TH E COUMTY BRESS AR C HIVE
When the County Press launched an online searchable archive of its past issues, it promised to provide a rich source of historical data. Unfortunately a fair amount of it has been rendered as gibberish. Can it be repaired?
|
|
|
|
|
The OCR process of converting printed text to digital text has made a massive contribution to research, enabling keyword searching of a huge range of books, documents and newspapers. The process has developed to the point where even relatively poor printing quality in old typefaces can be converted, although errors still arise, even in sophisticated operations like Google Books.
The problem with the County Press Archive is the sheer volume of errors. Incorrect characters and erratic spacing has resulted in it being difficult for searches to bring up reliable results.

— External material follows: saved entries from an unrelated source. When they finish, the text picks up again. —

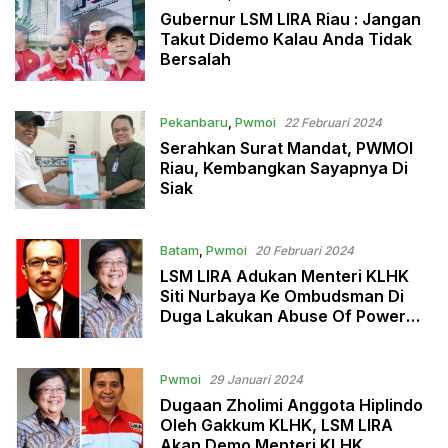
Gubernur LSM LIRA Riau : Jangan
Takut Didemo Kalau Anda Tidak
Bersalah
Pekanbaru
,
Pwmoi
22 Februari 2024
Serahkan Surat Mandat, PWMOI
Riau, Kembangkan Sayapnya Di
Siak
Batam
,
Pwmoi
20 Februari 2024
LSM LIRA Adukan Menteri KLHK
Siti Nurbaya Ke Ombudsman Di
Duga Lakukan Abuse Of Power
Rugikan Negara Dan Pengusaha
Pwmoi
29 Januari 2024
Dugaan Zholimi Anggota Hiplindo
Oleh Gakkum KLHK, LSM LIRA
Akan Demo Menteri KLHK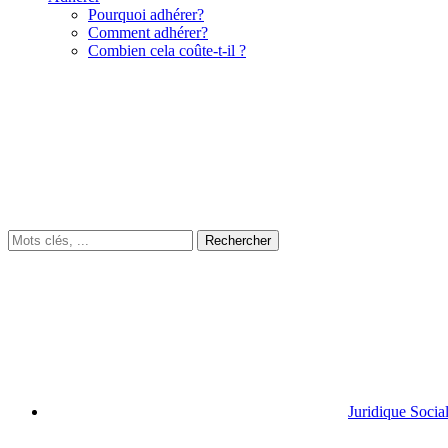
Pourquoi adhérer?
Comment adhérer?
Combien cela coûte-t-il ?
Juridique Socia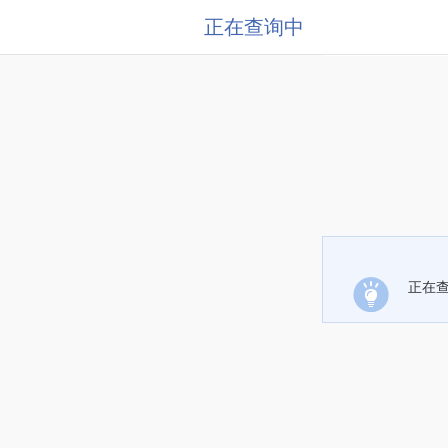
正在查询中
正在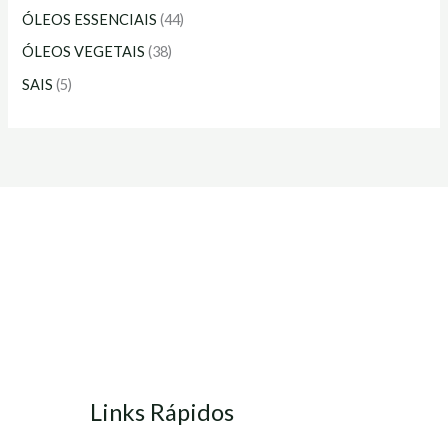
ÓLEOS ESSENCIAIS
(44)
ÓLEOS VEGETAIS
(38)
SAIS
(5)
Links Rápidos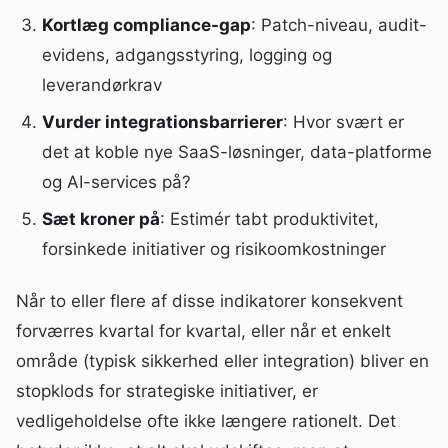
Kortlæg compliance-gap
: Patch-niveau, audit-
evidens, adgangsstyring, logging og
leverandørkrav
Vurder integrationsbarrierer
: Hvor svært er
det at koble nye SaaS-løsninger, data-platforme
og AI-services på?
Sæt kroner på
: Estimér tabt produktivitet,
forsinkede initiativer og risikoomkostninger
Når to eller flere af disse indikatorer konsekvent
forværres kvartal for kvartal, eller når et enkelt
område (typisk sikkerhed eller integration) bliver en
stopklods for strategiske initiativer, er
vedligeholdelse ofte ikke længere rationelt. Det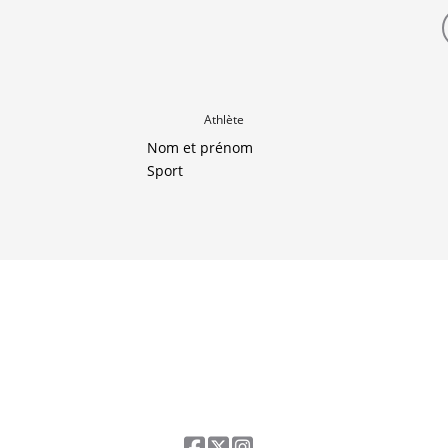
Athlète
Nom et prénom
Sport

There are examples of people searching for known incidents and phrases and failing to find the article.
The newspaper says the archive is a beta version and under development. However, some experts believe it is going to be a difficult problem to overcome because it is inherent in the source to which the OCR was applied. The normal practice would be to photograph the original pages. The County Press decided to use the existing microfilm records that were processed 30 years ago. These have been laced up many times in the reader and are now the worse for wear. In the past, researchers have also noted that some sections were over exposed and difficult to read.
The County Press have briefly referred to the problem, although without acknowledging its extent. Promoting the archive in their columns, they said "Improvements are also being made to archive pages to make them easier to find." They are attempting to overcome the errors by passing the worst pages through photo editing software to try and improve the text before OCR reprocessing. This should give some improvements but it's a time consuming operation and it may be difficult to address the full extent of the errors.
The County Press is to be congratulated in seeking to provide an extremely important research resource, covering over a century of highly detailed material. Even with its limitations, it will prove of some value. Nevertheless, if it cannot be brought up to standard, it may be seen as something of a missed opportunity.
|